The IT department in a press statement had averred,

  • The Finance Act, 2017 inserted clause (x) in sub-section (2) of Section 56 of the Income tax Act,1961(‘the Act’) so as to widen the scope of taxability of receipt of the sum of money or property without/inadequate consideration.
  • Under the said clause read with Rule 11UA of the Income-tax Rules, 1962(‘ the Rules’) if a person receives jewellery or artistic work or shares and securities for no / inadequate consideration, the fair market value(FMV) of the same is taken into account for computing taxable income under the said clause.
  • Similarly, for immovable property, the stamp duty value is taken into consideration for determining taxability under the same section. However when these assets are received as underlying assets of unquoted equity shares of company, the book value (and not the FMV / stamp duty value) is taken into consideration for determining the value of such shares.
  • Finance Act, 2017 inserted new section 50CA in the Act w.e.f 1st April, 2018 to provide that where consideration for transfer of unquoted equity share of a company is less than the FMV of such share determined in accordance with the prescribed manner, the FMV shall be deemed to be the full value of consideration for the purposes of computing income under the head “Capital gains”.

Computing FMV

Fair Market Value (FMV) definition has been tweaked making investors now to disclose unlisted shares as well as the full value of the consideration received or receivable in respect of the unquoted shares sold by them during the year.
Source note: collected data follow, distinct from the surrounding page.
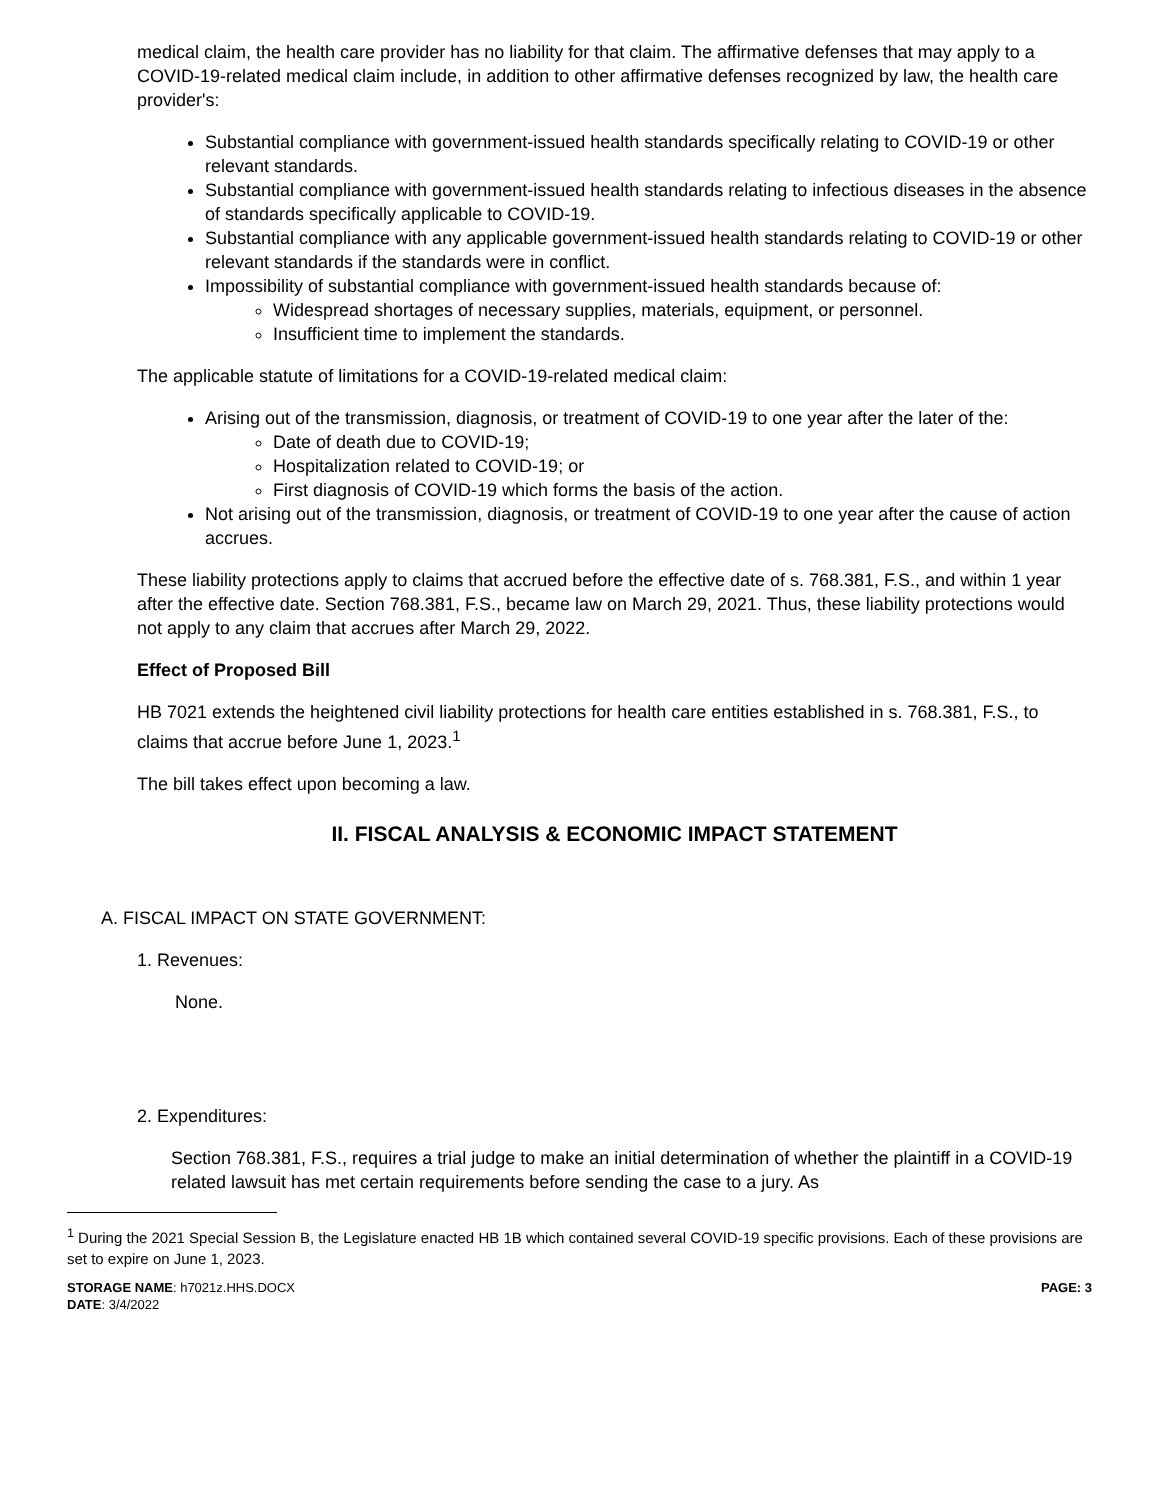medical claim, the health care provider has no liability for that claim. The affirmative defenses that may apply to a COVID-19-related medical claim include, in addition to other affirmative defenses recognized by law, the health care provider's:
Substantial compliance with government-issued health standards specifically relating to COVID-19 or other relevant standards.
Substantial compliance with government-issued health standards relating to infectious diseases in the absence of standards specifically applicable to COVID-19.
Substantial compliance with any applicable government-issued health standards relating to COVID-19 or other relevant standards if the standards were in conflict.
Impossibility of substantial compliance with government-issued health standards because of:
Widespread shortages of necessary supplies, materials, equipment, or personnel.
Insufficient time to implement the standards.
The applicable statute of limitations for a COVID-19-related medical claim:
Arising out of the transmission, diagnosis, or treatment of COVID-19 to one year after the later of the:
Date of death due to COVID-19;
Hospitalization related to COVID-19; or
First diagnosis of COVID-19 which forms the basis of the action.
Not arising out of the transmission, diagnosis, or treatment of COVID-19 to one year after the cause of action accrues.
These liability protections apply to claims that accrued before the effective date of s. 768.381, F.S., and within 1 year after the effective date. Section 768.381, F.S., became law on March 29, 2021. Thus, these liability protections would not apply to any claim that accrues after March 29, 2022.
Effect of Proposed Bill
HB 7021 extends the heightened civil liability protections for health care entities established in s. 768.381, F.S., to claims that accrue before June 1, 2023.<sup>1</sup>
The bill takes effect upon becoming a law.
II. FISCAL ANALYSIS & ECONOMIC IMPACT STATEMENT
A. FISCAL IMPACT ON STATE GOVERNMENT:
1. Revenues:
None.
2. Expenditures:
Section 768.381, F.S., requires a trial judge to make an initial determination of whether the plaintiff in a COVID-19 related lawsuit has met certain requirements before sending the case to a jury. As
<sup>1</sup> During the 2021 Special Session B, the Legislature enacted HB 1B which contained several COVID-19 specific provisions. Each of these provisions are set to expire on June 1, 2023.
STORAGE NAME: h7021z.HHS.DOCX
DATE: 3/4/2022
PAGE: 3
The FMV will now be calculated as:

FMV = (A+B+C+D-L) x (PV)/(PE)

Where:

FMV: Fair Market Value

  • A: Book value of all the assets (other than jewellery, artistic work, shares, securities and immovable property) in the balance sheet as reduced by (i) any amount of income-tax paid, if any, less the amount of income-tax refund claimed, if any, and (ii) any amount shown as asset including the unamortised amount of deferred expenditure that does not represent the value of any asset;
  • B: The price that the jewellery and artistic work would fetch if sold in the open market on the basis of the valuation report obtained from a registered valuer;
  • C: FMV of shares and securities as determined according to this rule;
  • D: The value adopted or assessed or accessible by any authority of the government for the purpose of payment of stamp duty in respect of the immovable property;
  • L= Book value of liabilities shown in the balance sheet, but not including the following amounts, namely:
    • (i) the paid-up capital in respect of equity shares;
    • (ii) the amount set apart for payment of dividends on preference shares and equity shares where such dividends have not been declared before the date of transfer at a general meeting of the company;
    • (iii) reserves and surplus, by whatever name called, even if the resulting figure is negative, other than those set apart towards depreciation;
    • (iv) any amount representing provision for taxation, other than amount of income-tax paid, if any, less the amount of income-tax claimed as refund, if any, to the extent of the excess over the tax payable with reference to the book profits in accordance with the law applicable thereto;
    • (v) any amount representing provisions made for meeting liabilities, other than ascertained liabilities;
    • (vi) any amount representing contingent liabilities other than arrears of dividends payable in respect of cumulative preference shares;
  • PE: Total amount of paid up equity share capital as shown in the balance-sheet; and
  • PV: Paid up value of such equity shares

Before finalising the Act, the IT department had asked the stakeholders to submit their responses over the draft; however, the Act – after it was enacted by the parliament – didn’t have any remarkable change.

Some relief in terms of the minimum quoted amount was being expected by the small/angel investors; however, the draft has been enacted as it which means all big or small investors will have to spend more to meet the new ITR compliance, while calculating the FMV.